== SET TASK A ==
Collect every line of the records that contains the string "NewBodyOperationType", and treat case as significant.

== PROVIDED TEXT ==
○ ○ ○

Page 4, line 39. "A generous family of great age." So wrote Westcote nearly three hundred years ago.

Page 5, line 12. Pole, Risdon, and Westcote are all silent as to the common origin of the Cheverestons with the Wrays and Wykes. It is however, readily obvious – indeed, a self-evident fact, to every impartial inquirer. One of the many proofs of this is, that in diverse arts of the county, where the de Cheverestons held lands, there also did the Wrays and Wykes. This is seen in Chawleigh, in Roborough, in Frithelstoke and other parishes. Then, too, Sir William de Chevereston held Wray 1284 [Feudal Aids]. His father was John de Chevereston, who flourished 52 Henry III. [Pole], and who was certainly a brother or son of William Wigornia of North Wyke. His portion of the paternal estates evidently included Chevereston and Wray, seeing that hs son, Sir William, inherited both [Feudal Aids]. He also held in Thrushelton, where was the old house of the Bouchier Wray forefathers, and called "Wray", there can be little doubt from one of his near "de Wray" descendants. Richard Wyke of North Wyke held Chevereston in Roborough.

○ ○ ○

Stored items
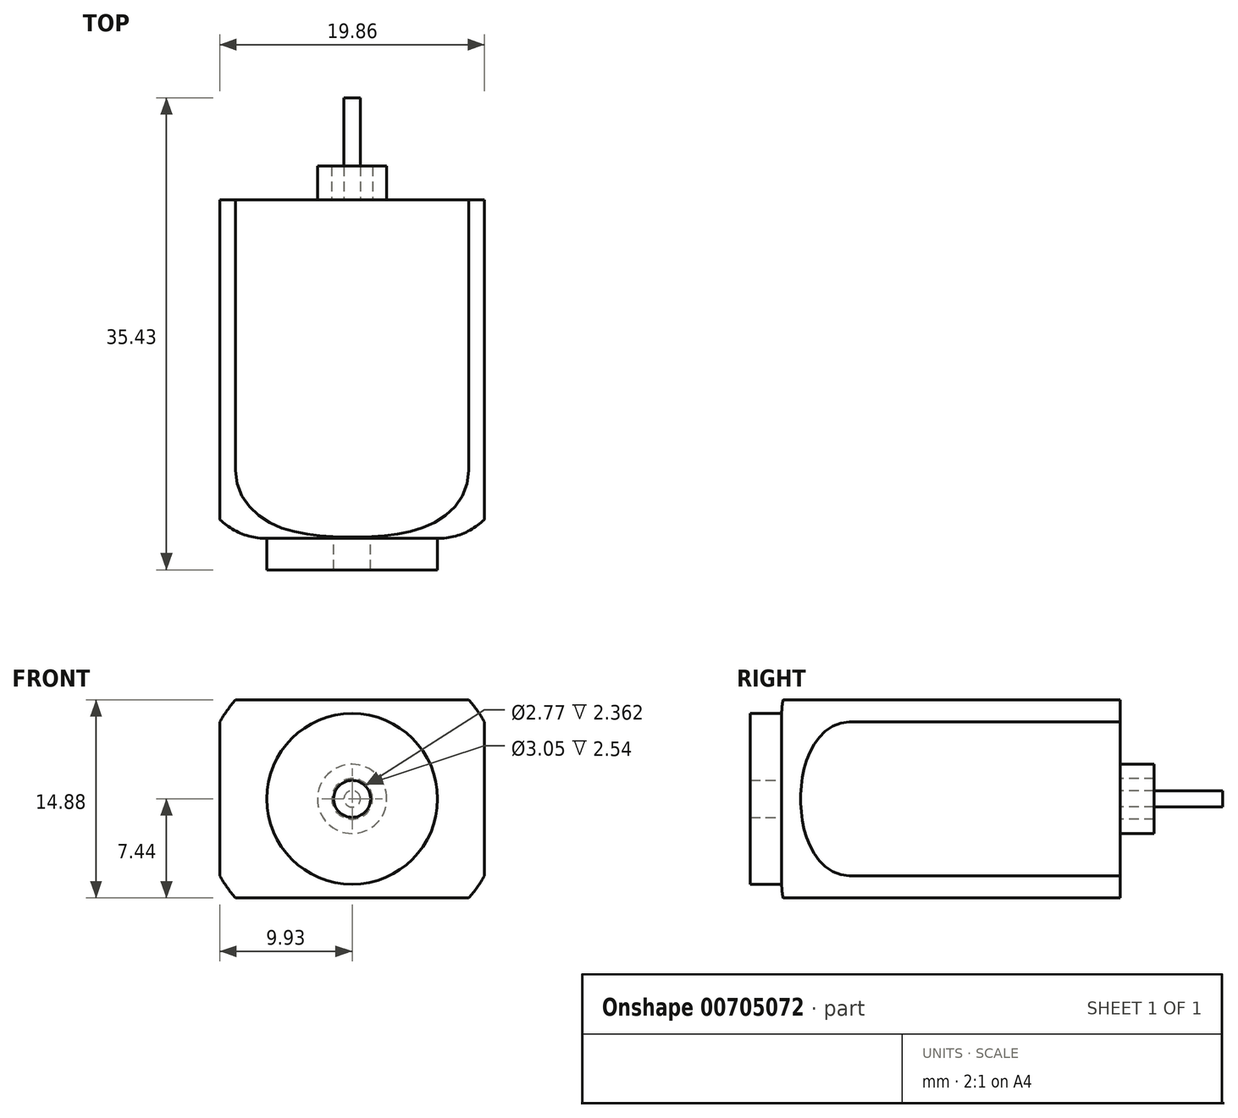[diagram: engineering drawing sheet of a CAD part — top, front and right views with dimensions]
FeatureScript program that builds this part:
annotation { "Feature Type Name" : "Feature", "Feature Type Description" : "" }
export const myFeature = defineFeature(function(context is Context, id is Id, definition is map)
    precondition{}
    {
        {
            var Q0;
            Q0=qCreatedBy(makeId("Front.planeOp"),FACE);
            var sketch = newSketch(context, id + "F0", { "sketchPlane" : qUnion([Q0])});
            skCircle(sketch, "E0", {"center": v(0, 0) * mm, "radius": 11.49 * mm});
            skLineSegment(sketch, "E1.bottom", {"start": v(9.93, 7.44) * mm, "end": v(-9.93, 7.44) * mm});
            skLineSegment(sketch, "E1.top", {"start": v(9.93, -7.44) * mm, "end": v(-9.93, -7.44) * mm});
            skLineSegment(sketch, "E1.left", {"start": v(9.93, 7.44) * mm, "end": v(9.93, -7.44) * mm});
            skLineSegment(sketch, "E1.right", {"start": v(-9.93, 7.44) * mm, "end": v(-9.93, -7.44) * mm});
            skSolve(sketch);
        }
        {
            var Q0;
            Q0=makeQuery(id+"F0.imprint","IMPRINT",FACE,{"disambiguationData":[TD([[makeQuery(id+"F0.imprint","IMPRINT",EDGE,{"derivedFrom":sQuery(id+"F0.wireOp",EDGE,"E0")}),1.0]])]});
            var Q1;
            {var subQ0=sQuery(id+"F0.wireOp",EDGE,"7VfKRUgh-YDTa-teSQ-S0Gt-cZazTemTm8sU");Q1=makeQuery(id+"F0.imprint","IMPRINT",FACE,{"disambiguationData":[TD([[makeQuery(id+"F0.imprint","IMPRINT",EDGE,{"derivedFrom":subQ0}),-1.0]])]});}
            extrude(context, id + "F1", {"entities" : qUnion([Q0, Q1]), "depth" : 25.4 * mm, "offsetDistance" : 25.4 * mm});
        }
        {
            var Q0;
            {var subQ0=sQuery(id+"F0.wireOp",EDGE,"E0");Q0=makeQuery(id+"F1.opExtrude","CAP_EDGE",EDGE,{"disambiguationData":[OSD([subQ0]),TDD([makeQuery(id+"F0.imprint","IMPRINT",EDGE,{"disambiguationData":[TD([[makeQuery(id+"F0.imprint","INTERSECT",VERTEX,{"disambiguationData":[OD(1.0)],"derivedFrom":[subQ0,sQuery(id+"F0.wireOp",EDGE,"E1.bottom")]}),-1.0]])],"derivedFrom":subQ0})])],"isStart":false});}
            fillet(context, id + "F2", {"entities" : qUnion([Q0]), "radius" : 5.08 * mm, "tangentPropagation" : true, "allowEdgeOverflow" : false});
        }
        {
            var Q0;
            Q0=makeQuery(id+"F1.opExtrude","CAP_FACE",FACE,{"disambiguationData":[OSD([sQuery(id+"F0.wireOp",EDGE,"E0"),sQuery(id+"F0.wireOp",EDGE,"E1.bottom"),sQuery(id+"F0.wireOp",EDGE,"E1.top"),sQuery(id+"F0.wireOp",EDGE,"E1.left"),sQuery(id+"F0.wireOp",EDGE,"E1.right")])],"isStart":false});
            var sketch = newSketch(context, id + "F3", { "sketchPlane" : qUnion([Q0])});
            skCircle(sketch, "E2", {"center": v(0, 0) * mm, "radius": 1.39 * mm});
            skSolve(sketch);
        }
        {
            var Q0;
            Q0=makeQuery(id+"F3.imprint","IMPRINT",FACE,{"disambiguationData":[TD([[makeQuery(id+"F3.imprint","IMPRINT",EDGE,{"derivedFrom":sQuery(id+"F3.wireOp",EDGE,"E2")}),-1.0]])]});
            extrude(context, id + "F4", {"entities" : qUnion([Q0]), "operationType" : NewBodyOperationType.ADD, "depth" : 2.36 * mm, "offsetDistance" : 25.4 * mm});
        }
        {
            var Q0;
            {var subQ1=sQuery(id+"F0.wireOp",EDGE,"E0");var subQ9=sQuery(id+"F0.wireOp",EDGE,"E1.bottom");var subQ12=makeQuery(id+"F0.imprint","INTERSECT",VERTEX,{"disambiguationData":[OD(0.0)],"derivedFrom":[subQ1,subQ9]});Q0=makeQuery(id+"F0.imprint","IMPRINT",FACE,{"disambiguationData":[TD([[makeQuery(id+"F0.imprint","IMPRINT",EDGE,{"disambiguationData":[TD([[subQ12,1.0]])],"derivedFrom":subQ1}),1.0]])]});}
            var sketch = newSketch(context, id + "F5", { "sketchPlane" : qUnion([Q0])});
            skCircle(sketch, "E3", {"center": v(0, 0) * mm, "radius": 2.6 * mm});
            skCircle(sketch, "E4", {"center": v(0, 0) * mm, "radius": 1.53 * mm});
            skSolve(sketch);
        }
        {
            var Q0;
            Q0 = qSketchRegion(id + "F5", true);
            extrude(context, id + "F6", {"entities" : qUnion([Q0]), "operationType" : NewBodyOperationType.ADD, "oppositeDirection" : true, "depth" : 2.54 * mm, "offsetDistance" : 25.4 * mm});
        }
        {
            var Q0;
            Q0=qCreatedBy(makeId("Front.planeOp"),FACE);
            var sketch = newSketch(context, id + "F7", { "sketchPlane" : qUnion([Q0])});
            skCircle(sketch, "E5", {"center": v(0, 0) * mm, "radius": 0.61 * mm});
            skSolve(sketch);
        }
        {
            var Q0;
            Q0 = qSketchRegion(id + "F7", true);
            extrude(context, id + "F8", {"entities" : qUnion([Q0]), "operationType" : NewBodyOperationType.ADD, "oppositeDirection" : true, "depth" : 7.67 * mm, "offsetDistance" : 25.4 * mm});
        }
    });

○ ○ ○

== SET TASK B ==
Summarize the passage on the Chevereston family in two sentences.

== WRITTEN SOLUTION A ==
            extrude(context, id + "F4", {"entities" : qUnion([Q0]), "operationType" : NewBodyOperationType.ADD, "depth" : 2.36 * mm, "offsetDistance" : 25.4 * mm});
            extrude(context, id + "F6", {"entities" : qUnion([Q0]), "operationType" : NewBodyOperationType.ADD, "oppositeDirection" : true, "depth" : 2.54 * mm, "offsetDistance" : 25.4 * mm});
            extrude(context, id + "F8", {"entities" : qUnion([Q0]), "operationType" : NewBodyOperationType.ADD, "oppositeDirection" : true, "depth" : 7.67 * mm, "offsetDistance" : 25.4 * mm});

== WRITTEN SOLUTION B ==
Pole, Risdon and Westcote are all silent on the common origin of the Cheverestons with the Wrays and Wykes, though the passage calls that origin a self-evident fact to every impartial inquirer. As proof, it points to parishes such as Chawleigh, Roborough and Frithelstoke, where the de Cheverestons and the Wrays and Wykes held lands alike, and to Sir William de Chevereston, who held Wray in 1284 and inherited Chevereston and Wray from his father, John de Chevereston.